**Görev 1**
Seminer notlarını anlatan metinden, "Pazar günü İnternet" sözcüklerini içeren yerle başlayıp "çok iyi kotarmışlar." ile biten bölümü hiç değiştirmeden yazın.

**Metin bölümü**
Pazar günü İnternet Annelerinin düzenlediği Nilüfer Devecigil'in "Oyunumu İstiyorum" seminerine online, evden pijamalarımla katıldım. Seminer notlarına başlamadan önce internet anneleri grubuna; (Azra, Perihan, Gülderen ve Nihan'a) çok teşekkür ederim. Online eğitim & seminer benim iş hayatımn bir parçası ve olabilecek teknik arızaları, çıkabilecek diğer sorunlara karşı donanımlıyım ve söyleyebilirim ki; kızlar bu işi çok iyi kotarmışlar.
Nilüfer hanım bizim belli aralıklarla gidip danıştığımız bir psikolog, görüşlerine oldukça değer veriyorum ve kendimi rahatlıkla kendisinin söylediklerine teslim edebiliyorum. Söz konusu "oyun" oluncada ne yapıp edip kaçırmamam gerekiyordu. Online katılım sayesinde evden yazının başında da belirttiğim üzere pijamalarımla katılabildim. Hatta seminer başladığında şöyle bir tweet yazdım: "Üzerimde pijamalarım, ocakta yemeğim, çocuğu uyuttum, babası yanında ben de online eğitimdeyim. Domestik miyim, modern mi belli değil "
Buradaki notlar benim aklımda kalanlar, benim nasıl anladığım. Ve herkesin algısı kendi hayatına ve vizyonuna göredir; biliyorum ki bir çok insan seminer notlarını takip ediyor ve belki de bizzat eğitime gitmeyi gerekli görmüyor; ama emin olabilirsiniz ki belki siz katılsaydınız bambaşka şeyler öğrenecek, bambaşka yerlerin üzerinde duracaktınız. Ben seminere katılan herkesin notlarını yazması taraftarıyım, böylece aynı konuya farklı açılardan bakarak zenginlik elde edebiliriz.

**Görev 2**
Lütfen listede "ットレディでバレずに返済できます" bulunan satırdan listenin sonuna kadar uzanan bölümü, iki ucu da dahil ederek olduğu gibi geri verin. Resimleri yanıta koymayın.

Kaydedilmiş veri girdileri
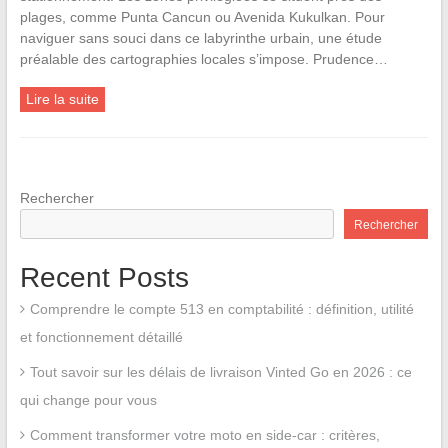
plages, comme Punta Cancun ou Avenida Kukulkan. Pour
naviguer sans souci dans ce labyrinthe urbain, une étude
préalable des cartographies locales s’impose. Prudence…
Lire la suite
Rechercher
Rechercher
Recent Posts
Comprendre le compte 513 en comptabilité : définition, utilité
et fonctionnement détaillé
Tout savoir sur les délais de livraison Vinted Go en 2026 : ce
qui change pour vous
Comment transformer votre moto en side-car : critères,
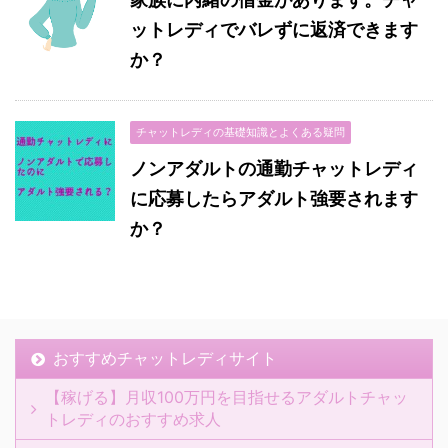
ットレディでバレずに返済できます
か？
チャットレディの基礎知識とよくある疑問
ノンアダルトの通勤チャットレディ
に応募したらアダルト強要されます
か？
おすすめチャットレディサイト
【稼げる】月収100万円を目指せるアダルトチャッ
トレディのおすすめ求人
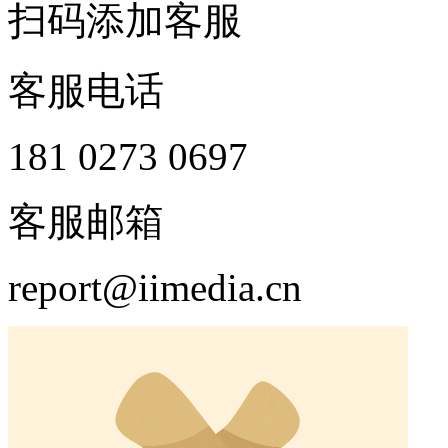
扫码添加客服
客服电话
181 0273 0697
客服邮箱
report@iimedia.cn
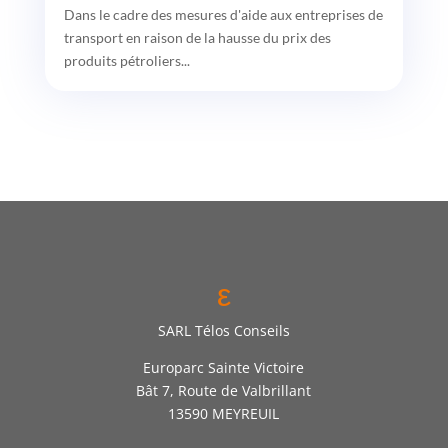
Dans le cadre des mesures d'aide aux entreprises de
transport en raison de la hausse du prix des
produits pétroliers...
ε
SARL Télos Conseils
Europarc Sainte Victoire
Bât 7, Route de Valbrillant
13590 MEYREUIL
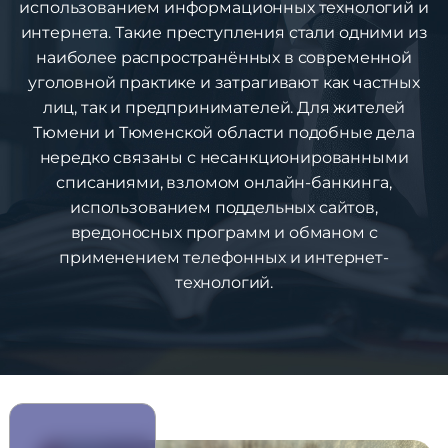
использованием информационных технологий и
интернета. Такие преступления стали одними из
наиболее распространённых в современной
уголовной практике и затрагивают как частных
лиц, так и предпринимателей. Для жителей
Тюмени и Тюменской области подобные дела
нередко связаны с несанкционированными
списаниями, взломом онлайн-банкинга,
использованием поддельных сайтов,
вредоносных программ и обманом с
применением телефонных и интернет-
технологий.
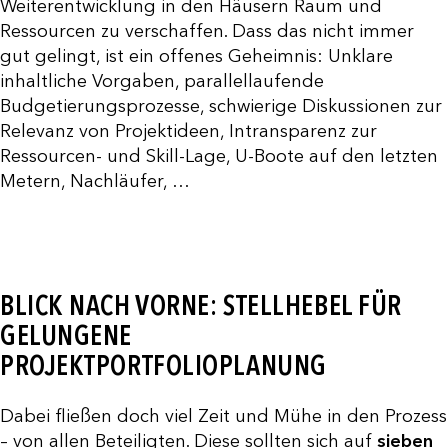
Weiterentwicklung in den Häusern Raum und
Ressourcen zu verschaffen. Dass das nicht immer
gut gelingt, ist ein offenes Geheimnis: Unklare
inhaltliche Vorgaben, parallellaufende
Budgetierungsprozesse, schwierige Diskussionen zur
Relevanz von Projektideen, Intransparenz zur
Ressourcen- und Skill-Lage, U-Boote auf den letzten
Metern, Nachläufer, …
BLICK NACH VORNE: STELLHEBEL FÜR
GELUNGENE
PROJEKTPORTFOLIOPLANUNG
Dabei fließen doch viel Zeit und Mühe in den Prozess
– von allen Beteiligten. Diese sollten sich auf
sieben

**Alıştırma yanıtı 1**
Pazar günü İnternet Annelerinin düzenlediği Nilüfer Devecigil'in "Oyunumu İstiyorum" seminerine online, evden pijamalarımla katıldım. Seminer notlarına başlamadan önce internet anneleri grubuna; (Azra, Perihan, Gülderen ve Nihan'a) çok teşekkür ederim. Online eğitim & seminer benim iş hayatımn bir parçası ve olabilecek teknik arızaları, çıkabilecek diğer sorunlara karşı donanımlıyım ve söyleyebilirim ki; kızlar bu işi çok iyi kotarmışlar.

**Alıştırma yanıtı 2**
ットレディでバレずに返済できます
か？
チャットレディの基礎知識とよくある疑問
ノンアダルトの通勤チャットレディ
に応募したらアダルト強要されます
か？
おすすめチャットレディサイト
【稼げる】月収100万円を目指せるアダルトチャッ
トレディのおすすめ求人
扫码添加客服
客服电话
181 0273 0697
客服邮箱
report@iimedia.cn
Dans le cadre des mesures d'aide aux entreprises de
transport en raison de la hausse du prix des
produits pétroliers...
ε
SARL Télos Conseils
Europarc Sainte Victoire
Bât 7, Route de Valbrillant
13590 MEYREUIL
использованием информационных технологий и
интернета. Такие преступления стали одними из
наиболее распространённых в современной
уголовной практике и затрагивают как частных
лиц, так и предпринимателей. Для жителей
Тюмени и Тюменской области подобные дела
нередко связаны с несанкционированными
списаниями, взломом онлайн-банкинга,
использованием поддельных сайтов,
вредоносных программ и обманом с
применением телефонных и интернет-
технологий.
Weiterentwicklung in den Häusern Raum und
Ressourcen zu verschaffen. Dass das nicht immer
gut gelingt, ist ein offenes Geheimnis: Unklare
inhaltliche Vorgaben, parallellaufende
Budgetierungsprozesse, schwierige Diskussionen zur
Relevanz von Projektideen, Intransparenz zur
Ressourcen- und Skill-Lage, U-Boote auf den letzten
Metern, Nachläufer, …
BLICK NACH VORNE: STELLHEBEL FÜR
GELUNGENE
PROJEKTPORTFOLIOPLANUNG
Dabei fließen doch viel Zeit und Mühe in den Prozess
– von allen Beteiligten. Diese sollten sich auf
sieben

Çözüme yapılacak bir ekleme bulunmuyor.